[[ Exercise passage, beginning ]]
There’s two categories, young investigators who are sort of getting started, and senior ones with a track record, and basically let them go do their thing. And I applied for this, and I got one of them.

And with this ERC advance grant, we’re trying to go commercial with Minix. We’re pushing it in the area of embedded systems and high reliability because it’s got a kernel and all these servers that run separately in user spaces, user mode processes.

And in particular, if one of them crashes, there’s a reasonable chance we can repair it on the fly without disturbing running programs. And so if the disk driver fails, we can detect that, we can start up another disk driver.

And there’s a glitch of a couple hundred milliseconds while we’re restarting things. But things go on. If the disk driver in Linux crashes, that’s the end of Linux, okay?

You have to reboot the whole computer. So we think there might be a little niche in there. I think there’s a significant niche actually.

I think that the problem with modern operating systems is they’re getting too large and too complex Yeah this breaks up the little pieces.

And another thing which we can do now, just before you started one of my PhD students came in. He’s working on live update.

So we can update almost all of the operating system on the fly, from version 3.3 to version 3.4, which might have thousands of changes, including data structures, on the fly, while the system is running, while application programs are running, without changing or stopping or interfering with the running programs.

And this is tricky. The model, of course, is that the person who wrote version 3.4 was keenly aware of all the details of 3.3.

So if there was some internal table, like say the mount table, which was, say, a linear list in 3.3, and he decided to make it a hash table in 3.4 because you could have a lot of things mounted, then he’d have to write the code for converting one data structure to the other.

But basically, you say I want to do an update and there’s a manager which handles that, and the manager goes to the old one and says okay, finish off what you’re doing now, don’t take on any more work. Queue it.

And then when you’re all done, let me know. And when it’s done then the manager starts up the new one.

The new one then goes to the old one and says okay, I need all your data structures. And the LLVM compiler allows us to record in memory all the data structures very nicely, their types and locations. So it says to them give me your first data structure. And it gets the first data structure, see if it’s identical to the old one, if so, just copies it.

If not, it’s got to run a routine to do a conversion from, say, a linear table to a hash table or a list or whatever the new one is, it runs that. When it’s all done the whole thing is converted.

Okay, it doesn’t take very long, computers are good at that. And then when it’s all finished, it tells the manager, okay I’m ready to go live.
[[ Exercise passage, end ]]
[[ Available data, beginning ]]
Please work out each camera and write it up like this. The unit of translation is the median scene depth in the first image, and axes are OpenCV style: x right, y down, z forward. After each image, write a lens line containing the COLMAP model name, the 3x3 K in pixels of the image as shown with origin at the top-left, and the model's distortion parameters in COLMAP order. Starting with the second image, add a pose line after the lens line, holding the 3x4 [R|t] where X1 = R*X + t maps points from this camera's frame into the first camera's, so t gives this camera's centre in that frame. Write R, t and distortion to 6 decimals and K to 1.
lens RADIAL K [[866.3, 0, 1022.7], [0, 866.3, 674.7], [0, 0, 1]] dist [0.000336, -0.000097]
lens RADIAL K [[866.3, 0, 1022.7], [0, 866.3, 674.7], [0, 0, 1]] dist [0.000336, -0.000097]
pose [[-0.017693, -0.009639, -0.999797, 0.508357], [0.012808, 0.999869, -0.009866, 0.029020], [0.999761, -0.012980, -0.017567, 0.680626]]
[[ Available data, end ]]
[[ Available data, beginning ]]
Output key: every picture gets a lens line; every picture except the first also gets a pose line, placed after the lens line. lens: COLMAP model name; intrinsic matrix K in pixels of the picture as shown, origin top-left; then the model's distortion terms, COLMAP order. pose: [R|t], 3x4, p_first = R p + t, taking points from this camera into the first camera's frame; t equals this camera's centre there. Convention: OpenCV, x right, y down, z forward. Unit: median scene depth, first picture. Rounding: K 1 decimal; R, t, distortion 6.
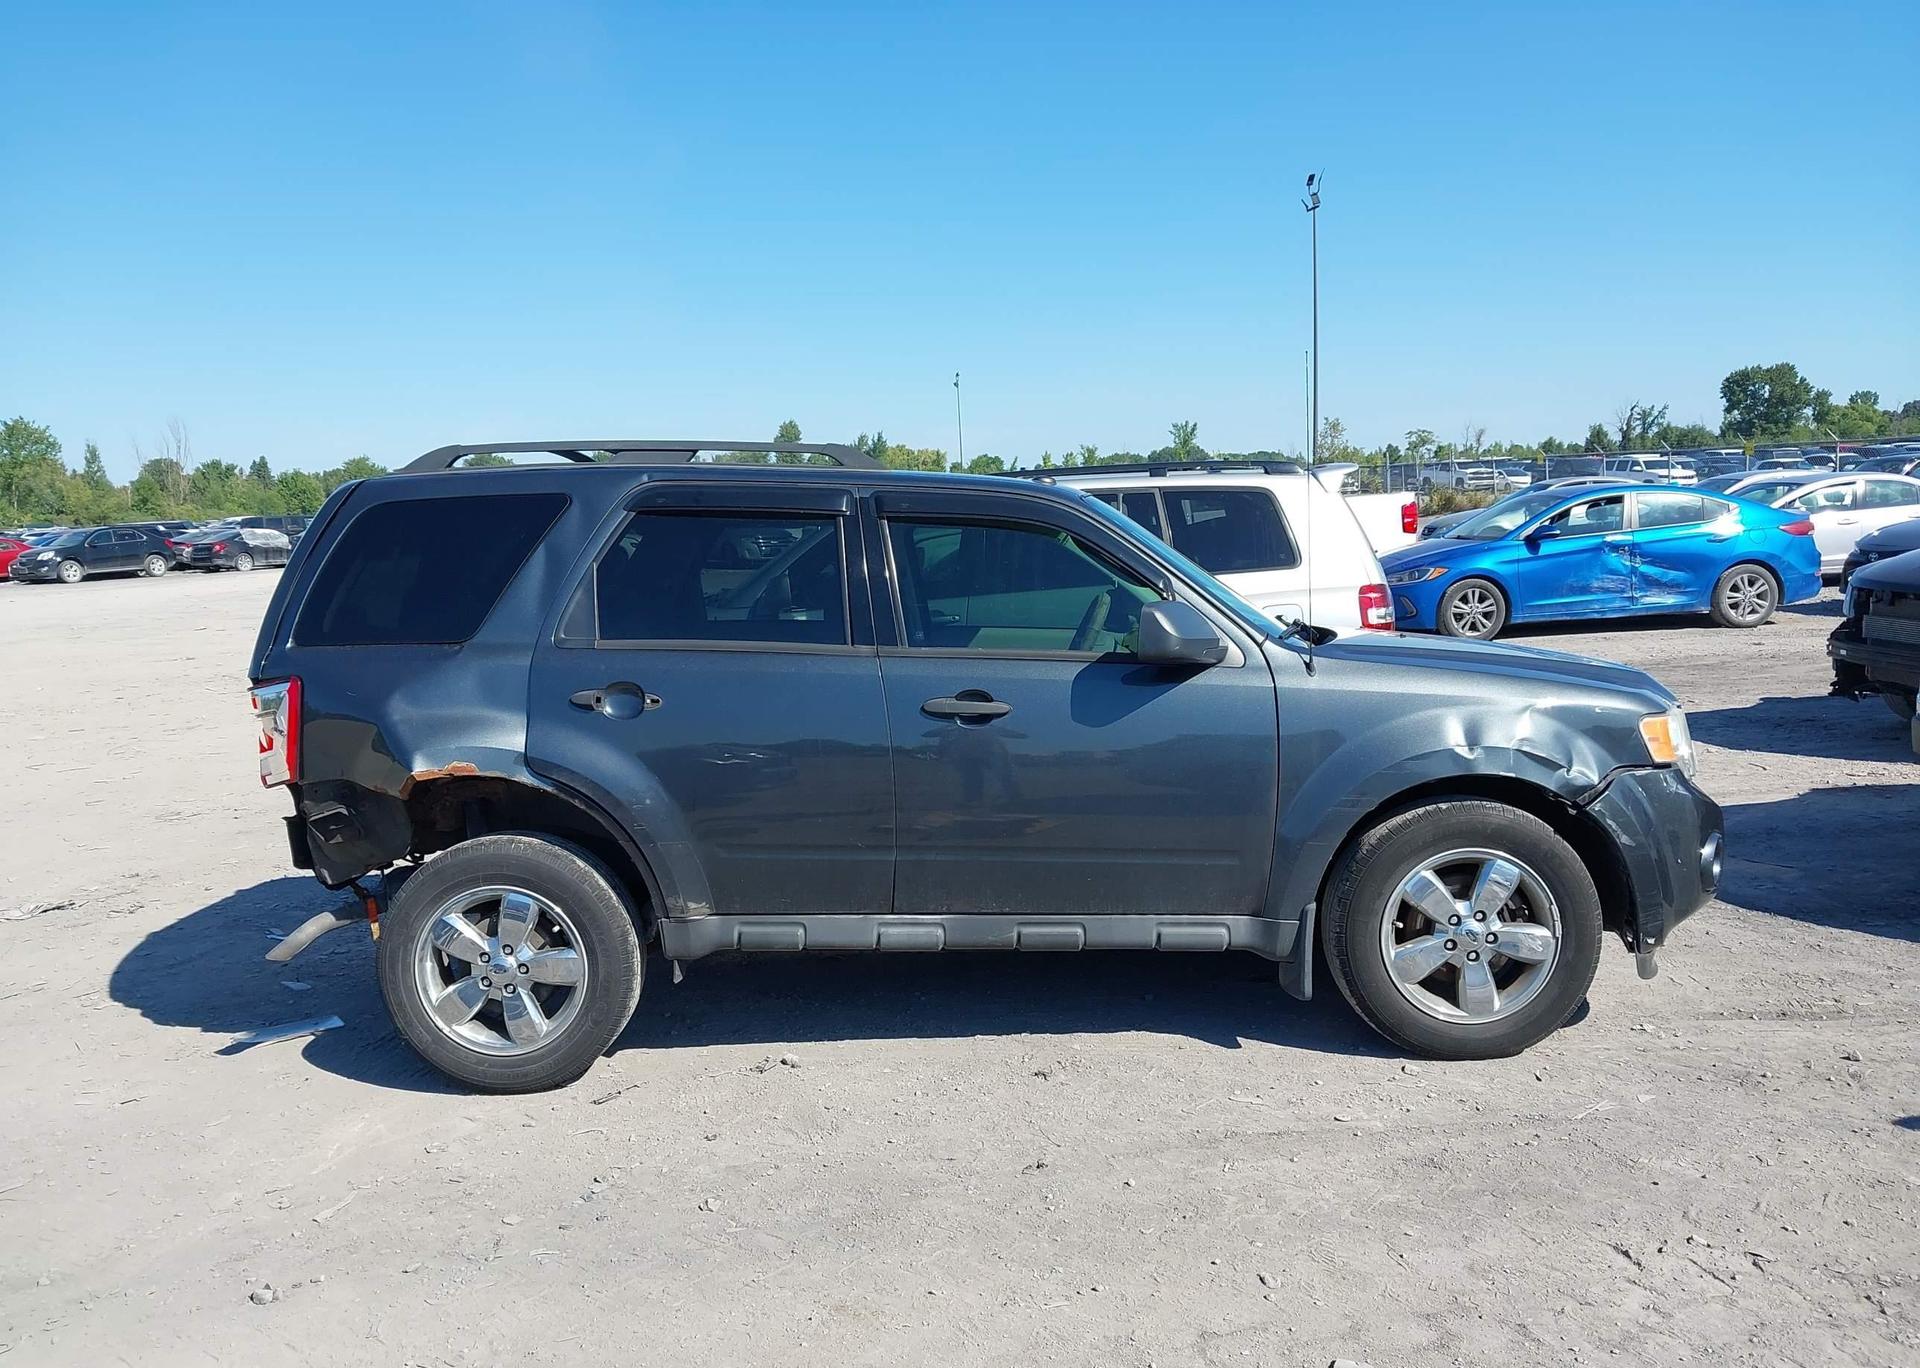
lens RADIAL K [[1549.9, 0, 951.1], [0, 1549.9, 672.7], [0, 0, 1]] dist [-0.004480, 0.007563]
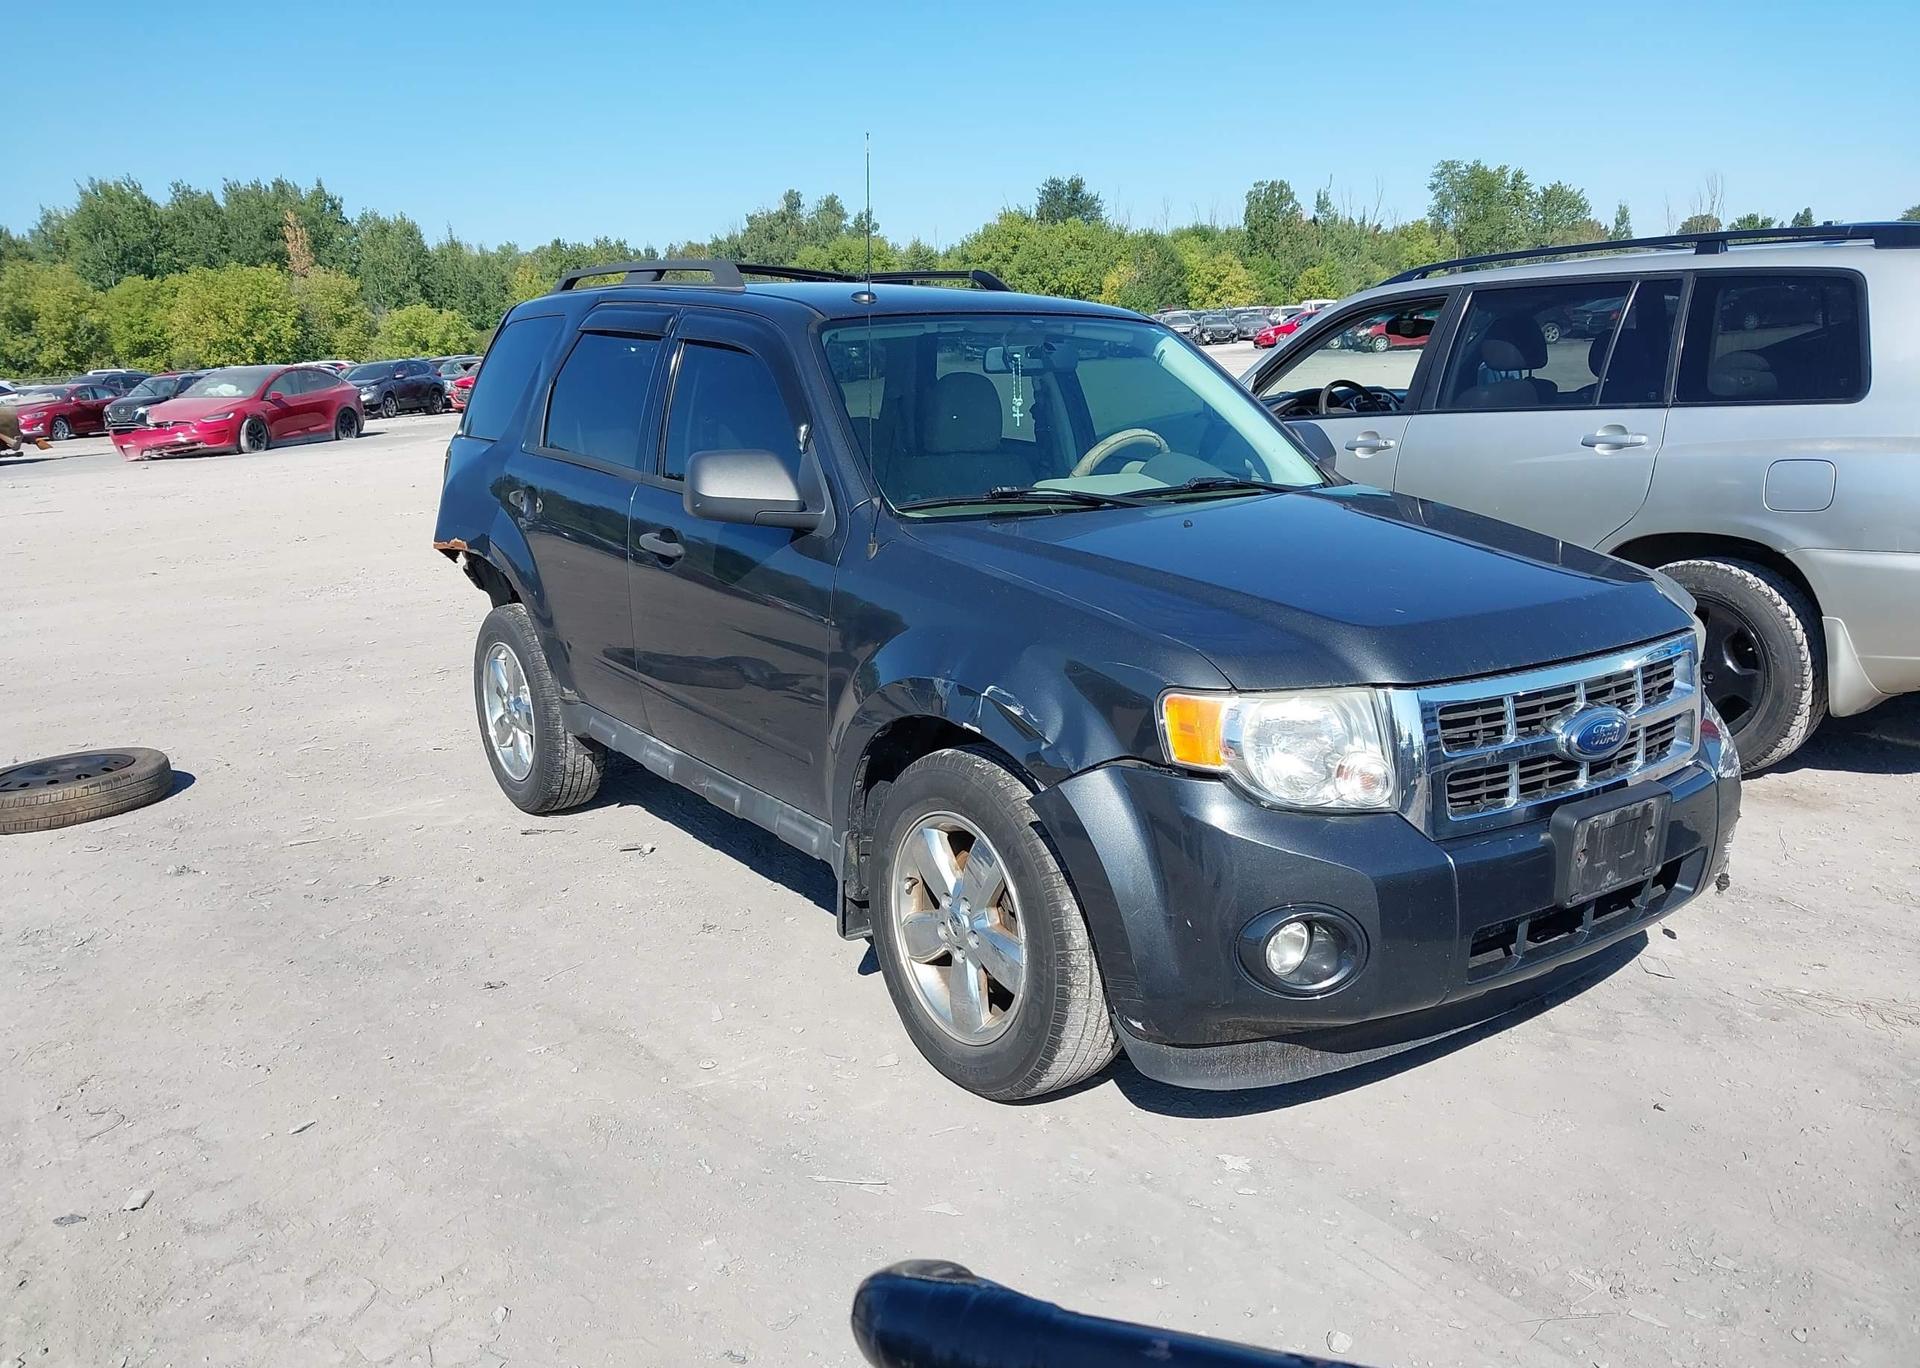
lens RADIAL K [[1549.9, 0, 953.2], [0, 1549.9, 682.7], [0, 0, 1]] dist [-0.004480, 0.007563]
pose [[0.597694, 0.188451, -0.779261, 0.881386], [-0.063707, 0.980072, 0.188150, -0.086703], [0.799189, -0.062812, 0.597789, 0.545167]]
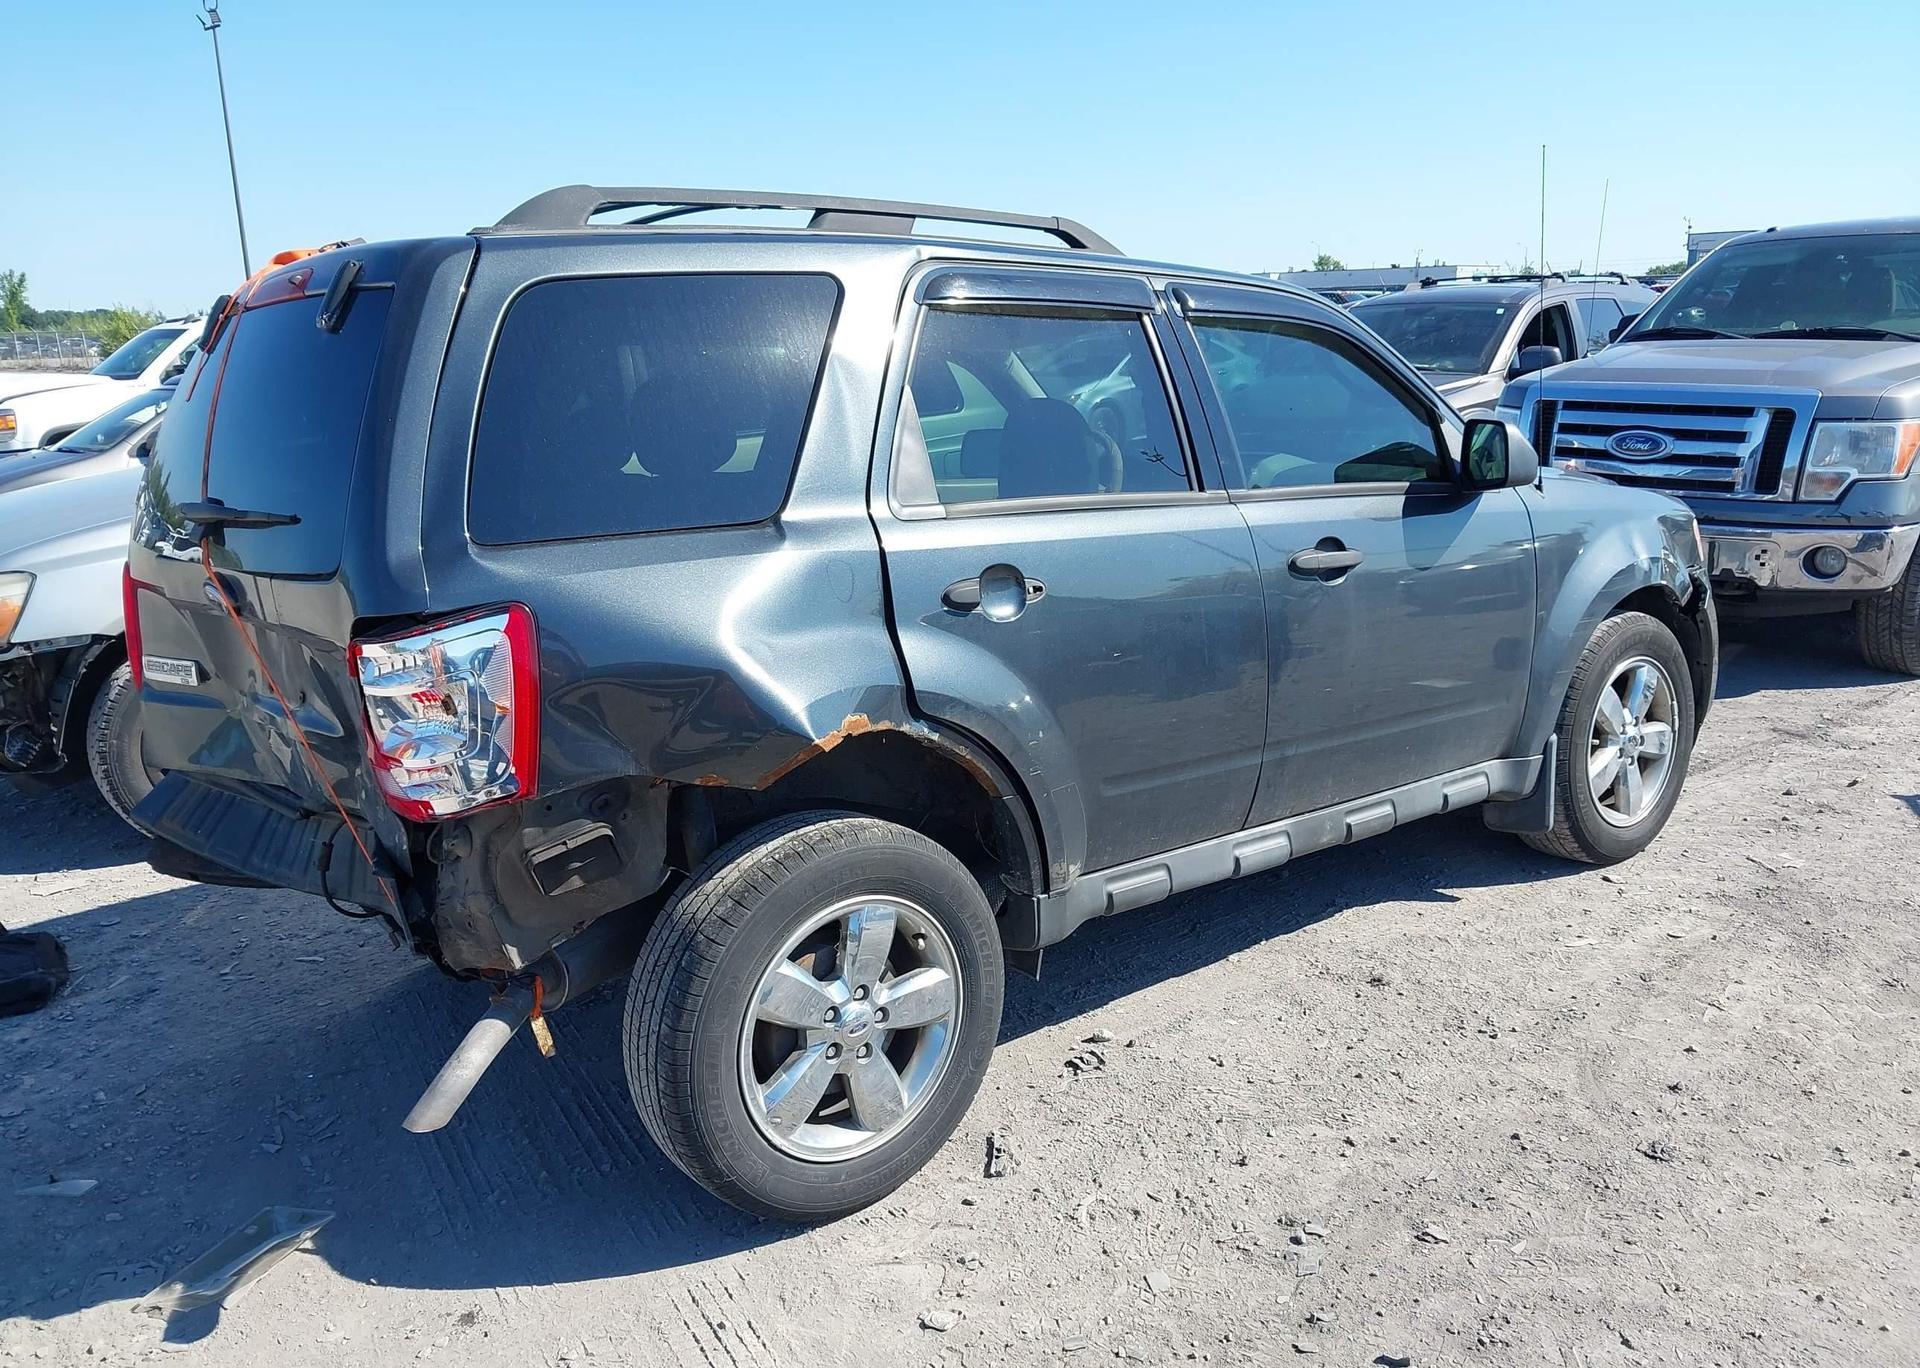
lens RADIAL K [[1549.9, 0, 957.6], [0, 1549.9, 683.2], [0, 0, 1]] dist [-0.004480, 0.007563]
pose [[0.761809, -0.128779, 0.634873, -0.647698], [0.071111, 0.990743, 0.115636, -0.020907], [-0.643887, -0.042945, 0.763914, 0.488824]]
[[ Available data, end ]]
◆ Exercise prompt
Rewrite the part of the Minix passage that opens with the words "And in particular, if" and closes with "another disk driver.", swapping every "disk driver" for "network driver". The records come from a different source than the Minix passage.

◆ Exercise response
And in particular, if one of them crashes, there’s a reasonable chance we can repair it on the fly without disturbing running programs. And so if the network driver fails, we can detect that, we can start up another network driver.